Quand le delivery coince, le réflexe est de recruter un DevOps senior. C'est légitime, mais c'est rarement le calcul complet. Voici les deux options, posées côte à côte.
Le coût réel d'un recrutement
- Le délai : 3 à 6 mois pour trouver un bon profil, pendant lesquels le problème ne ralentit pas.
- Le salaire chargé : un senior DevOps coûte bien plus que son salaire net, charges et outillage compris.
- Le périmètre : une personne ne couvre ni le DevOps, ni le FinOps, ni le SRE, ni l'astreinte.
- Le point unique : toute la connaissance sur une tête — ses congés et son départ deviennent un risque.
Ce que l'externalisation change
Une équipe externe apporte plusieurs expertises immédiatement disponibles, sans phase de recrutement, et sans créer de point de défaillance unique. L'enjeu n'est pas de remplacer votre équipe mais de la renforcer — typiquement sur le N3, là où elle est débordée.

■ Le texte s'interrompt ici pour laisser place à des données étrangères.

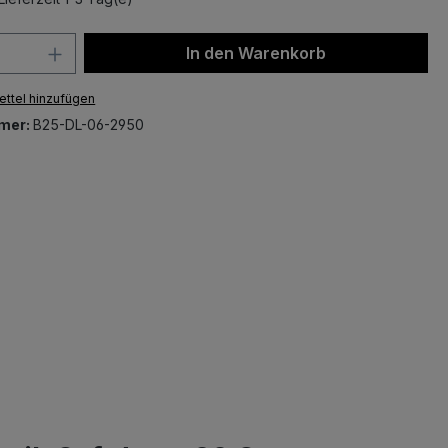
 Anzahl: Gib den gewünschten Wert ein 
In den Warenkorb
ttel hinzufügen
mer:
B25-DL-06-2950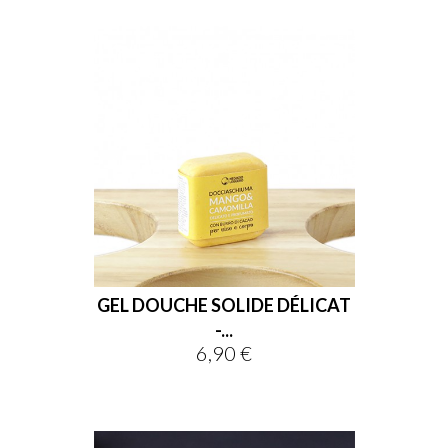
GEL DOUCHE SOLIDE DÉLICAT
-...
6,90 €
Prix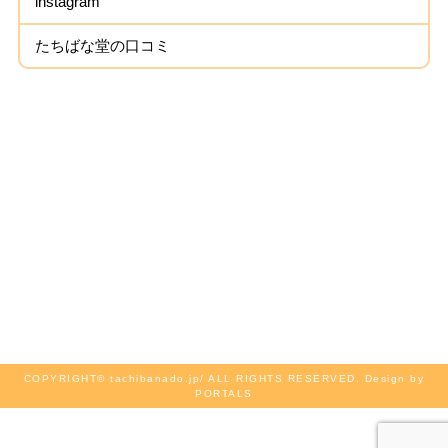
instagram
たちばな堂の口コミ
COPYRIGHT© tachibanado.jp/ ALL RIGHTS RESERVED. Design by
PORTALS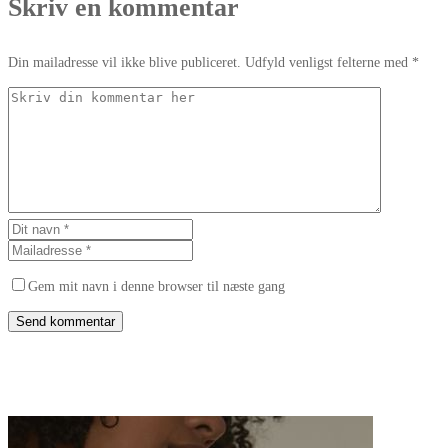
Skriv en kommentar
Din mailadresse vil ikke blive publiceret. Udfyld venligst felterne med *
Gem mit navn i denne browser til næste gang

Quand chaque option a du sens
Le recrutement interne se justifie quand le besoin est permanent, central au produit, et que vous avez le temps. L'externalisation gagne quand il faut aller vite, couvrir un périmètre large, ou décharger une équipe plateforme déjà sous l'eau. Beaucoup de scale-ups combinent : un lead interne, une équipe externe en renfort.
La bonne question
« De qui ai-je besoin ? » est la mauvaise question. La bonne est « quel résultat je veux, et à quelle échéance ? ». Si la réponse est « des déploiements fiables le mois prochain », le recrutement n'est pas le bon outil.
À retenir
- Un recrutement DevOps, c'est 3-6 mois, un coût chargé, et un seul périmètre couvert.
- Une équipe externe apporte plusieurs expertises tout de suite, sans point unique.
- Souvent le bon mix : un lead interne renforcé par une équipe externe sur le N3.